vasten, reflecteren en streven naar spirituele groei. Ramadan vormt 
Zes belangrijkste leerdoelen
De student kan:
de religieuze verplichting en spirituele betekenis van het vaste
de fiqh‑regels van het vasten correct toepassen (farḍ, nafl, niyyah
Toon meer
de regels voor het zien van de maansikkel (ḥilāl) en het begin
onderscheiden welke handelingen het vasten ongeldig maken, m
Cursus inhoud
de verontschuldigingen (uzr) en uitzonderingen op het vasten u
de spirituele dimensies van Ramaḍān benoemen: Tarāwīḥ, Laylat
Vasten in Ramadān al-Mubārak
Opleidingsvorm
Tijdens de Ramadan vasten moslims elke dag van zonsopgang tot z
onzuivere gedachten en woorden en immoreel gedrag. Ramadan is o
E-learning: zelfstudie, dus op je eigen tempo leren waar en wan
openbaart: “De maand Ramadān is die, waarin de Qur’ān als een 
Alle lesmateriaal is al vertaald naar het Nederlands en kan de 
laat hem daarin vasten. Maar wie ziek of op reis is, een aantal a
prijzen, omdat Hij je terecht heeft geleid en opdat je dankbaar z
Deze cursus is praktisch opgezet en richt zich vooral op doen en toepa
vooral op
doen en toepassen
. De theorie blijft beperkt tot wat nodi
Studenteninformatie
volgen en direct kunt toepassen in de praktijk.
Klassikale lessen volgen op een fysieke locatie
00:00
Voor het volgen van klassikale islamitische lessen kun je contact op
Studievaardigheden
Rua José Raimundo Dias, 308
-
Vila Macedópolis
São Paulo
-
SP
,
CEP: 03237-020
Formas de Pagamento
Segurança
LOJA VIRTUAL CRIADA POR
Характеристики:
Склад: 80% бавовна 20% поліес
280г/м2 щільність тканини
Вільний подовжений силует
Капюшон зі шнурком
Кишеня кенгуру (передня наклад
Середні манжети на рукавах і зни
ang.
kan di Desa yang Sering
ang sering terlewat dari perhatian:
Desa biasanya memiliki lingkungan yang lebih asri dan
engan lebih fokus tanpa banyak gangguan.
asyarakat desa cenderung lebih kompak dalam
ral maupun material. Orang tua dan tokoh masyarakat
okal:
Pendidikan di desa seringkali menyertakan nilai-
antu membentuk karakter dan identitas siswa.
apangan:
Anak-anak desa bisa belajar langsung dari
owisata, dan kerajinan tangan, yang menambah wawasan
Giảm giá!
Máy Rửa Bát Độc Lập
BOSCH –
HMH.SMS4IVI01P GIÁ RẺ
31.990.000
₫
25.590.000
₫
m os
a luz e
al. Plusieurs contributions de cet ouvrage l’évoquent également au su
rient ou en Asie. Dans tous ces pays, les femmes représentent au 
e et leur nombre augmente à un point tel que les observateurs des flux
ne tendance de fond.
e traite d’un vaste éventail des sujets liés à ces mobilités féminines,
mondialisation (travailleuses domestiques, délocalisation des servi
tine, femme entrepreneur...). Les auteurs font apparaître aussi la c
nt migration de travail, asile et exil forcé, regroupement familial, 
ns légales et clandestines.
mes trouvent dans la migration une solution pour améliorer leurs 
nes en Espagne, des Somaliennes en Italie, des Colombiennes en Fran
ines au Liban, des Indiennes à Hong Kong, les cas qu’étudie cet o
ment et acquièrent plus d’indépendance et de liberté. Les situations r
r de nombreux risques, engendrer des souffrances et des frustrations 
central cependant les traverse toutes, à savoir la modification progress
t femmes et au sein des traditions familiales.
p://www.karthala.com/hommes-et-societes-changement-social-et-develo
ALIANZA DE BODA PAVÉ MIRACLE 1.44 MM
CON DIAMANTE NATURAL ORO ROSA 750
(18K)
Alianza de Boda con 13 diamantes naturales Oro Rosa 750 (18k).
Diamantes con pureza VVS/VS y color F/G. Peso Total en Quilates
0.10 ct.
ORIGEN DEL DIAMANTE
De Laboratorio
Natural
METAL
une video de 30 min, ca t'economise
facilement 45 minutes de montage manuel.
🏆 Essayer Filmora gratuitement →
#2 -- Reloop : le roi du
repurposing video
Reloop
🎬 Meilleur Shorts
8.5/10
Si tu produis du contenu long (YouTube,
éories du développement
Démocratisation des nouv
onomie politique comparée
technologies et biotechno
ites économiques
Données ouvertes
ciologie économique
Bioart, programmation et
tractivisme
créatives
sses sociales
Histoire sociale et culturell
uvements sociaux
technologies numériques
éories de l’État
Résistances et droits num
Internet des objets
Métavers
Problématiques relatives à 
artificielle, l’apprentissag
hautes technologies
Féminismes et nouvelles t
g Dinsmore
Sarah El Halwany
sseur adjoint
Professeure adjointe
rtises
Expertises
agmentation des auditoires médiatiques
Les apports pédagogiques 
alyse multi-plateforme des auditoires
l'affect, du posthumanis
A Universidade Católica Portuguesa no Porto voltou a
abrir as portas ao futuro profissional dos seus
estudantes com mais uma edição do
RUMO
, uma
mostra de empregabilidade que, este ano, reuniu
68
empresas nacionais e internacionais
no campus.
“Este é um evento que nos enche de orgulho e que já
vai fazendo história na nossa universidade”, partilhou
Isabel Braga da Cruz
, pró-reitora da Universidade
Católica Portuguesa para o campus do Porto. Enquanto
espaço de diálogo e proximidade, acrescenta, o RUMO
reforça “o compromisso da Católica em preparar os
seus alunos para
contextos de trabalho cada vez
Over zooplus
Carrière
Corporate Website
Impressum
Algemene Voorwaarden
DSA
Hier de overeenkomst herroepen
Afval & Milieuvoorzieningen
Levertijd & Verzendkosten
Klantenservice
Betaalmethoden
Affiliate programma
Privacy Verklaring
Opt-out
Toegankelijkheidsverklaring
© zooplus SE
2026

◆ ◆ ◆ ◆ ◆ ◆ ◆

#### PROMPT:
Find every line in the material above that contains the word "naar", and copy each of those lines. Case matters.

#### COMPLETED TASK:
vasten, reflecteren en streven naar spirituele groei. Ramadan vormt 
Alle lesmateriaal is al vertaald naar het Nederlands en kan de 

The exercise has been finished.